You can request a Chase Freedom® credit limit increase at any time by calling the number on the back of your card. There is no online option. But just because you can ask doesn’t mean you’ll be approved. Credit card companies generally won’t increase your spending limit unless you’ve had the account for at least six months and consistently paid your bills on time. In a nutshell, creditors want to see that you can handle your starting credit line before granting more spending power.
But it’s no wonder why you want a Chase Freedom credit limit increase, considering that your starting limit could be as low as $500. A limit that low can be a hassle. And it can also hurt your credit score by making it difficult to maintain a low credit utilization ratio.

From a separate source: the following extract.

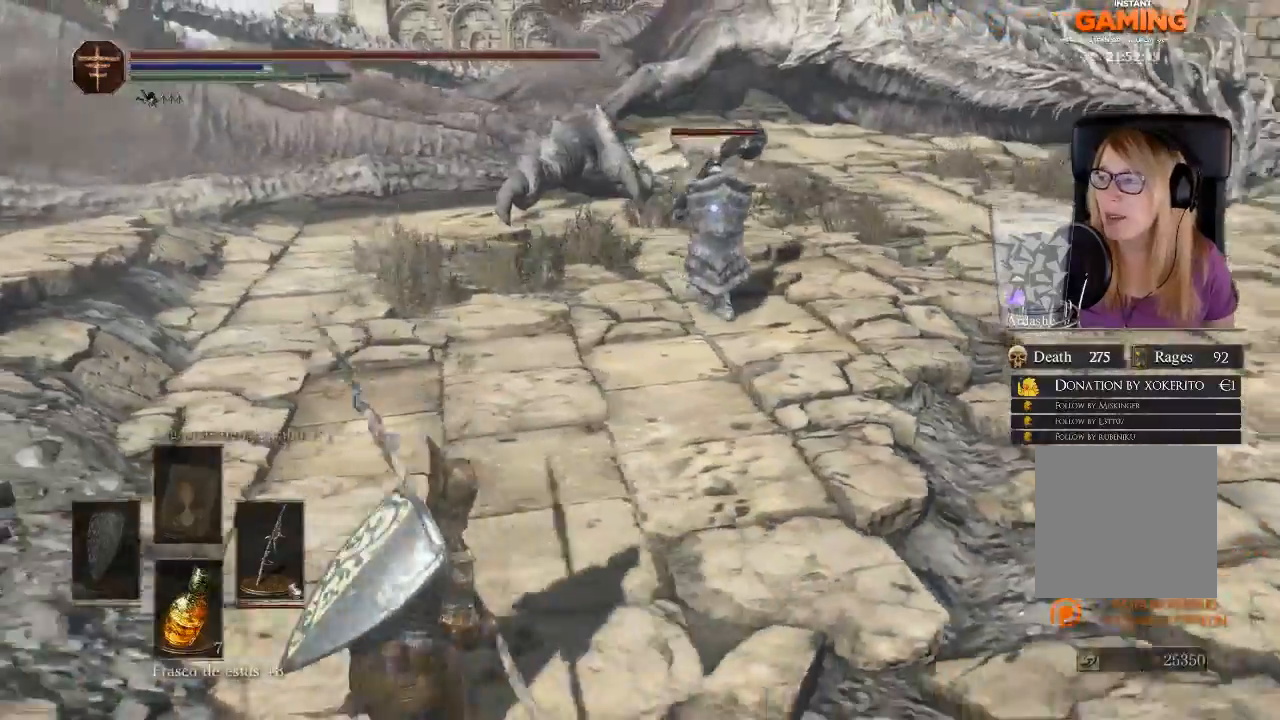
{"buttons": [], "left_stick": "left", "right_stick": "center", "events": [[233, "B", "down"], [367, "B", "up"]]}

Fortunately, if it’s too soon for you to request a higher credit limit, there are a couple things you can do to make life easier:
Pay before the billing period ends. Most credit card companies report information to the major credit bureaus once a month, at the end of an account’s billing period. And the balance reported on that date is what’s used to calculate credit utilization. So by paying your bill early, you can reduce your utilization and boost your score.
Schedule multiple payments per month. Paying more than once a month will help free up some available credit for everyday use. Scheduling payments from a bank account ensures you won’t miss any due dates due to forgetfulness. Of course, this assumes you have enough saved.
Similarly, there are a handful of steps you can take before requesting a Chase Freedom limit increase that will improve your chances of success.
Here’s how to boost your odds of getting a Chase Freedom credit limit increase:
1. Improve your credit: You can get personalized credit improvement advice for free from WalletHub.
2. Boost your income: The more you earn, the more you can afford. At least make sure Chase doesn’t have an outdated salary on file.
3. Pay on time: If you’re having trouble keeping up with your bills with your current credit limit, Chase probably won’t give you more room to run.
4. Consider taking your business elsewhere: At least letting Chase know this is a possibility could make them more willing to play ball. And there are a lot of other attractive credit card offers out there.
It’s also important to note that you shouldn’t request a higher limit if you’re planning to apply for a mortgage or auto loan in the near future. Chase will do a “hard pull” of your credit report in response to the request, to determine whether your financial performance warrants a higher limit. And a hard inquiry can lead to a temporary dip in your credit score, which could in turn increase the cost of big-money borrowing.
Finally, patience and consistency are key. You’re most likely to get approved for a credit limit increase with Chase Freedom – or any credit card, for that matter – if you don’t need the money. In other words, if Chase gets the feeling that you’re going to immediately spend the extra money yet not repay it right away, your chances of success will be slim.